Now I never expected a book about the End Times to be anything less than complicated, did you? I suspect the reason I haven’t yet formed an opinion about the End Time is because I am not well-versed enough in the subject matter. I don’t agree with Stephen Hawking about how the world was formed (I’d say created) but I’m not about to enter a debate with the man. I have made it a habit in my life to steer clear of people who routinely think and talk in words I can’t spell. So I was in no way prepared for what the Landscaper was about to tell me.
He ascribes to Preterist point of view. (Where I come from that sounds like something a fellow could end up in jail over.) Apologizing that he’s not all that well-versed yet, The Landscaper explains that a Preterist believes “That all scripture has been fulfilled in Christ. All prophecy already fulfilled.”

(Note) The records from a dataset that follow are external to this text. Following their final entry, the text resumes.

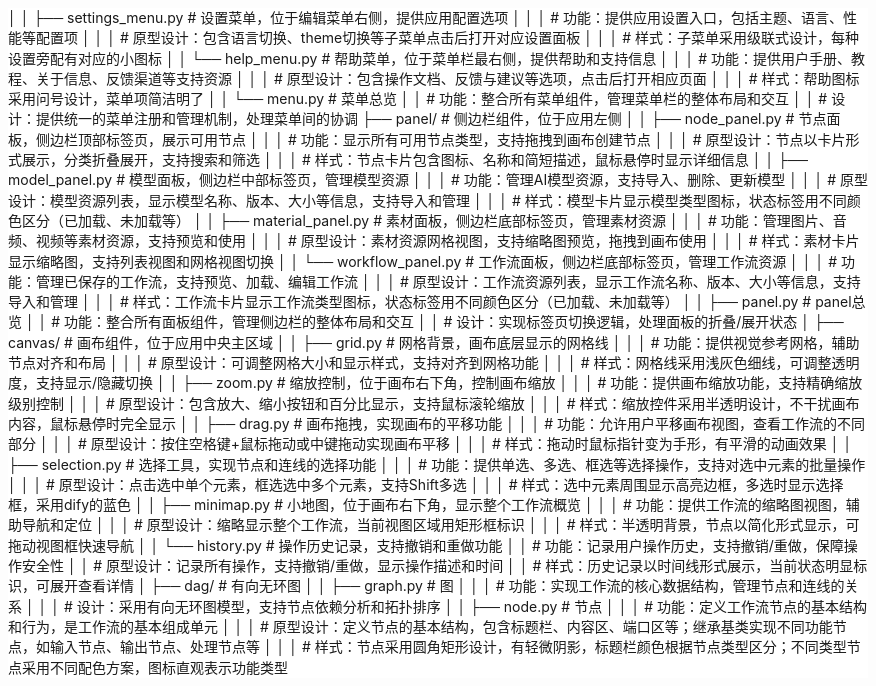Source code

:│   │   ├── settings_menu.py  # 设置菜单，位于编辑菜单右侧，提供应用配置选项
│   │   │                   # 功能：提供应用设置入口，包括主题、语言、性能等配置项
│   │   │                   # 原型设计：包含语言切换、theme切换等子菜单点击后打开对应设置面板
│   │   │                   # 样式：子菜单采用级联式设计，每种设置旁配有对应的小图标
│   │   └── help_menu.py    # 帮助菜单，位于菜单栏最右侧，提供帮助和支持信息
│   │   │                   # 功能：提供用户手册、教程、关于信息、反馈渠道等支持资源
│   │   │                   # 原型设计：包含操作文档、反馈与建议等选项，点击后打开相应页面
│   │   │                   # 样式：帮助图标采用问号设计，菜单项简洁明了
│   │   └── menu.py         # 菜单总览
│   │                       # 功能：整合所有菜单组件，管理菜单栏的整体布局和交互
│   │                       # 设计：提供统一的菜单注册和管理机制，处理菜单间的协调
├── panel/                  # 侧边栏组件，位于应用左侧
│   │   ├── node_panel.py   # 节点面板，侧边栏顶部标签页，展示可用节点
│   │   │                   # 功能：显示所有可用节点类型，支持拖拽到画布创建节点
│   │   │                   # 原型设计：节点以卡片形式展示，分类折叠展开，支持搜索和筛选
│   │   │                   # 样式：节点卡片包含图标、名称和简短描述，鼠标悬停时显示详细信息
│   │   ├── model_panel.py  # 模型面板，侧边栏中部标签页，管理模型资源
│   │   │                   # 功能：管理AI模型资源，支持导入、删除、更新模型
│   │   │                   # 原型设计：模型资源列表，显示模型名称、版本、大小等信息，支持导入和管理
│   │   │                   # 样式：模型卡片显示模型类型图标，状态标签用不同颜色区分（已加载、未加载等）
│   │   ├── material_panel.py  # 素材面板，侧边栏底部标签页，管理素材资源
│   │   │                   # 功能：管理图片、音频、视频等素材资源，支持预览和使用
│   │   │                   # 原型设计：素材资源网格视图，支持缩略图预览，拖拽到画布使用
│   │   │                   # 样式：素材卡片显示缩略图，支持列表视图和网格视图切换
│   │   └── workflow_panel.py  # 工作流面板，侧边栏底部标签页，管理工作流资源
│   │   │                   # 功能：管理已保存的工作流，支持预览、加载、编辑工作流
│   │   │                   # 原型设计：工作流资源列表，显示工作流名称、版本、大小等信息，支持导入和管理
│   │   │                   # 样式：工作流卡片显示工作流类型图标，状态标签用不同颜色区分（已加载、未加载等）
│   │   ├── panel.py        # panel总览
│   │                       # 功能：整合所有面板组件，管理侧边栏的整体布局和交互
│   │                       # 设计：实现标签页切换逻辑，处理面板的折叠/展开状态
│   ├── canvas/             # 画布组件，位于应用中央主区域
│   │   ├── grid.py         # 网格背景，画布底层显示的网格线
│   │   │                   # 功能：提供视觉参考网格，辅助节点对齐和布局
│   │   │                   # 原型设计：可调整网格大小和显示样式，支持对齐到网格功能
│   │   │                   # 样式：网格线采用浅灰色细线，可调整透明度，支持显示/隐藏切换
│   │   ├── zoom.py         # 缩放控制，位于画布右下角，控制画布缩放
│   │   │                   # 功能：提供画布缩放功能，支持精确缩放级别控制
│   │   │                   # 原型设计：包含放大、缩小按钮和百分比显示，支持鼠标滚轮缩放
│   │   │                   # 样式：缩放控件采用半透明设计，不干扰画布内容，鼠标悬停时完全显示
│   │   ├── drag.py         # 画布拖拽，实现画布的平移功能
│   │   │                   # 功能：允许用户平移画布视图，查看工作流的不同部分
│   │   │                   # 原型设计：按住空格键+鼠标拖动或中键拖动实现画布平移
│   │   │                   # 样式：拖动时鼠标指针变为手形，有平滑的动画效果
│   │   ├── selection.py    # 选择工具，实现节点和连线的选择功能
│   │   │                   # 功能：提供单选、多选、框选等选择操作，支持对选中元素的批量操作
│   │   │                   # 原型设计：点击选中单个元素，框选选中多个元素，支持Shift多选
│   │   │                   # 样式：选中元素周围显示高亮边框，多选时显示选择框，采用dify的蓝色
│   │   ├── minimap.py      # 小地图，位于画布右下角，显示整个工作流概览
│   │   │                   # 功能：提供工作流的缩略图视图，辅助导航和定位
│   │   │                   # 原型设计：缩略显示整个工作流，当前视图区域用矩形框标识
│   │   │                   # 样式：半透明背景，节点以简化形式显示，可拖动视图框快速导航
│   │   └── history.py      # 操作历史记录，支持撤销和重做功能
│   │                       # 功能：记录用户操作历史，支持撤销/重做，保障操作安全性
│   │                       # 原型设计：记录所有操作，支持撤销/重做，显示操作描述和时间
│   │                       # 样式：历史记录以时间线形式展示，当前状态明显标识，可展开查看详情
│   ├── dag/                # 有向无环图
│   │   ├── graph.py        # 图
│   │   │                   # 功能：实现工作流的核心数据结构，管理节点和连线的关系
│   │   │                   # 设计：采用有向无环图模型，支持节点依赖分析和拓扑排序
│   │   ├── node.py         # 节点
│   │   │                   # 功能：定义工作流节点的基本结构和行为，是工作流的基本组成单元
│   │   │                   # 原型设计：定义节点的基本结构，包含标题栏、内容区、端口区等；继承基类实现不同功能节点，如输入节点、输出节点、处理节点等
│   │   │                   # 样式：节点采用圆角矩形设计，有轻微阴影，标题栏颜色根据节点类型区分；不同类型节点采用不同配色方案，图标直观表示功能类型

Leaning back in his chair the Landscaper exhales. Explaining things to people can be taxing on a fellow. Not even his wife embraces his way of thinking. “She’s more of a pan-millenist. She says it will all pan out in the end if we just stay solid with the Lord. If we stay true to Christ when he returns we’ll be okay.”
The Landscaper believes in a literal heaven.
“Jesus said he was going to prepare a place for me. I want to go to heaven. But the new heaven and the new earth is already here. God is in us now,” he says.
What about hell?
“That’s a separation from God for all eternity.”
What about all those signs of the End Times approaching?
“The earth is not going to end,” he says.
And the Second Coming of Christ?
“Already happened.”
Preterists originally broke away from traditional Roman Catholic eschatology and formed one more suited to their own liking. Full-fledged Preterists maintain all the biggie events prophesied have already come and gone. The Landscaper points to Matthew 16: 28 and notes, “Jesus said that some of those standing before him would not die before they saw him in his kingdom. That’s one of the time statements in the Bible that people consistently overlook.”
There’s more.
All those ramblings in Revelation about slain people rising, winged creatures running errands and rivers flowing with blood? Preterists believe that for all practical purposes the world came to an end in 70 A.D. with the Fall of Jerusalem, when the Temple was destroyed. Believers who continue loitering around Main Street waiting for a front seat at the Francis Ford Coppola version of the Apocalypse are just wasting precious time.
Give it up, already.
Go home.
Quit worrying about the End Times.
It’s already come and gone.
There’s nothing left to fear. When a person dies, their body rots and their spirit goes directly past Go into the presence of God.
“And as far as I know, the earth goes on and on,” The Landscaper says.
What about you? Your thoughts on the Preterist view?